I can see why you've learnt so much Scott. Your disorder sounds like a very difficult variety of an already difficult disorder to treat.Please keep us updated.
Janice
Posted by SLS on May 13, 2000, at 9:16:15
In reply to Scott…, posted by Janice on May 13, 2000, at 0:20:05
Hi Janice.
> > - How has your cycle(s) changed?
>
> •now instead of 1/2 week high and 1/2 week low (14 years), I'm 1 week with a mood level at a 6 and the next week I am at a mood level of a 4. I am hoping this continues to flatten.It sounds awfully promising. I'll be keeping my eyes crossed for you.
> > - How long have you been responding to them?
>
> •sorry Scott not sure what you mean.I guess I was asking for how long you have felt better. I was hoping to hear that there had been a stable improvement. I'm glad to see that there has. That's really great to hear.

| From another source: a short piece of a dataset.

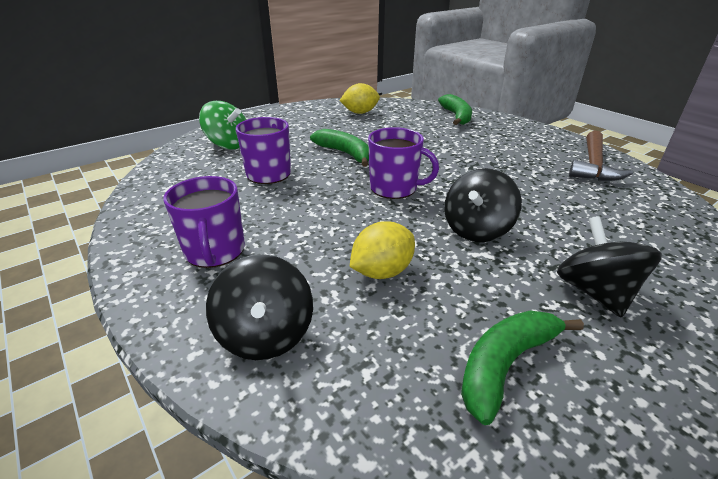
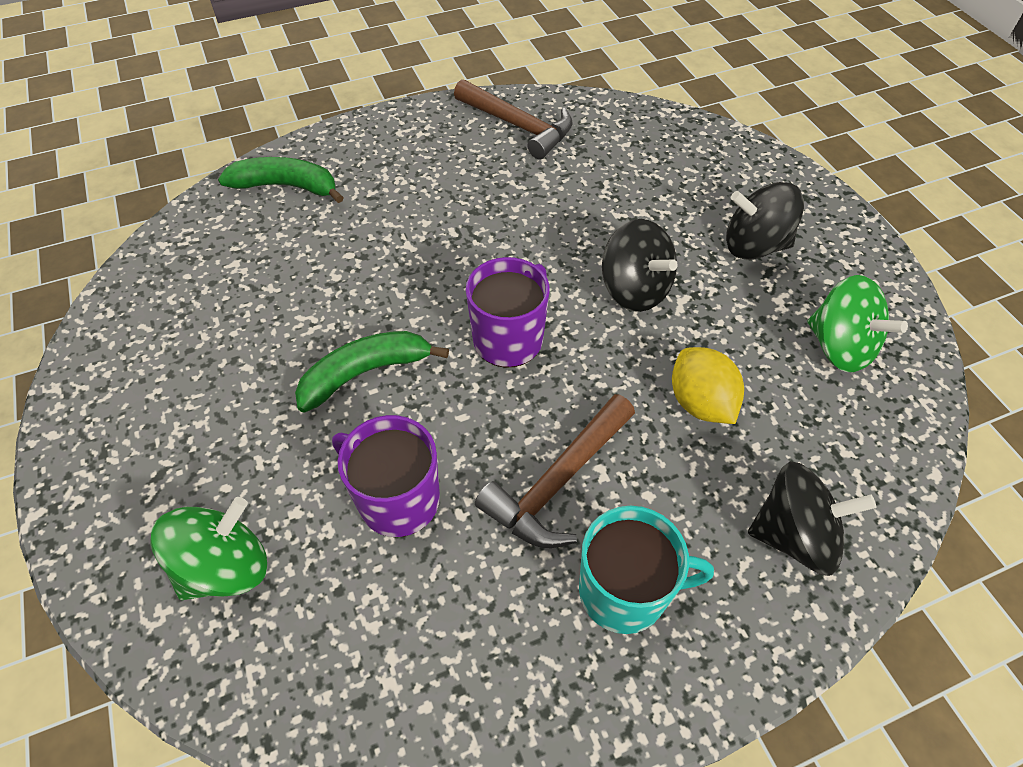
camera: 75 degrees left, 20 degrees up
purple mug [163,176,245,268] -> turquoise mug [579,506,714,634]
yellow lemon [339,83,380,114] -> none
green banana [461,311,584,425] -> green spinning top [807,275,908,372]
none -> brown hammer [475,394,635,548]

Does the Dexedrine help you now as much as when you first began using it?
> > - Which of the stimulants have you found to be the most helpful?
>
> •I've only tried Dexedrine. When something works, I'm very loyal.Oh yeah.
> > - Do you think that you are all fixed?
>
> •I'm hoping I'm pretty damn close, just some fine tuning. It's starting to feel kind of like a miracle that I'm scared to believe in.I know this feeling.
> I can see why you've learnt so much Scott. Your disorder sounds like a very difficult variety of an already difficult disorder to treat.
Yes. (tears)
Thanks for your heart-warming concern.